I didn’t book anything in advance, as usual. That’s never been my way. I prefer to walk until my legs begin to ache, then step into the nearest hostel and ask if there’s a bed available. This time, in Turku, I was lucky again. The receptionist—a quiet Finnish woman with glacier-blue eyes—told me that Room 205 still had space. An eight-bed female dorm, but only two other women were currently staying there.
It was close to midnight when I arrived, tired and slightly disoriented. I held the key card to the door but didn’t realize there was a delay after the green light—ten seconds before the door would unlock. I stood there, confused, trying again and again. Then suddenly, a woman inside shouted loudly, something sharp and English, but muffled. She opened the door herself and looked at me with narrowed eyes—older than middle-aged, hair tied tight, voice cold. I smiled politely, said nothing, and climbed quietly to my bed.
After dropping off my things, I went to take a shower.
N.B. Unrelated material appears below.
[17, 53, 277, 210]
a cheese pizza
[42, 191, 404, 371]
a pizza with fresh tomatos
But again—the door wouldn’t open. Same delay. The same woman came along behind me and, without a word, pushed her card into the lock, waited, and entered herself—lifting her chin with something like disdain. The door slammed behind her. I stood outside, almost laughing at myself. Eventually, I figured it out and made it in.
When I returned to the dorm, I tried to change clothes quickly and quietly. I had barely begun when the other woman sighed loudly.
“Can you turn off your reading light? It’s already midnight.”
I hadn’t even dried my hair yet. But I switched it off immediately, lay down in the dark, and tried to sleep. I thought about how dorm rooms in Northern Europe rarely have privacy curtains, and how, when you choose to sleep beside strangers, you must also accept their mood swings, their tone of voice, their fragile need for control.
Later, I would realize both of them were American, based on their accents—sharp, self-assured, accustomed to declaring discomfort aloud. But that night, I was too tired to think about anything but silence.
I woke early, long before them, and went to sit in the common lounge, hoping to read or simply enjoy the quiet. That’s when I met her—a young Asian woman who greeted me in Mandarin, assuming I was Chinese. I wasn’t, but I answered in English, and we spoke easily. She was an only child from an upper-class family in Shanghai, traveling through Europe alone. Our conversation meandered gently until, without warning, she began to cry. Loud, desperate tears, as though a dam had finally cracked.
She asked me what she should do with her life, with the situation she was facing—though I barely remember the details now. What I do remember is this:
To me, her problem felt like dust.
Like a small insect brushing your skin.
I almost wanted to laugh, not unkindly, but with a deep, exhausted understanding.
She hadn’t been through enough yet.
That’s why her pain still burned her whole.
But I had lost everything before—career, love, family, even the version of myself I once believed in. I knew what real collapse felt like. I had learned that pain isn’t something to avoid; it’s something to study. To observe.
I told her that.
That the first time life hits you, it feels unbearable.
But the second time, you recognize it.
You say to yourself, “Ah, here it comes again. The pain.”
You feel your skull tighten.
Your stomach twists.
Your hands clench.
But this time, you’re not drowning.
You’re watching the waves from the shore.
And even when they hit, you’re not surprised.
That’s what pain eventually becomes—not easier, but clearer. Like a language you learn, and eventually speak fluently, even if you’d rather not.
She listened. Her breathing slowed. Her tears stopped.
We didn’t talk for long after that. Sometimes words are enough. Sometimes silence finishes the healing better than advice.
And sometimes, the best thing we can offer another person is the reminder that they’ll survive their pain—because we did.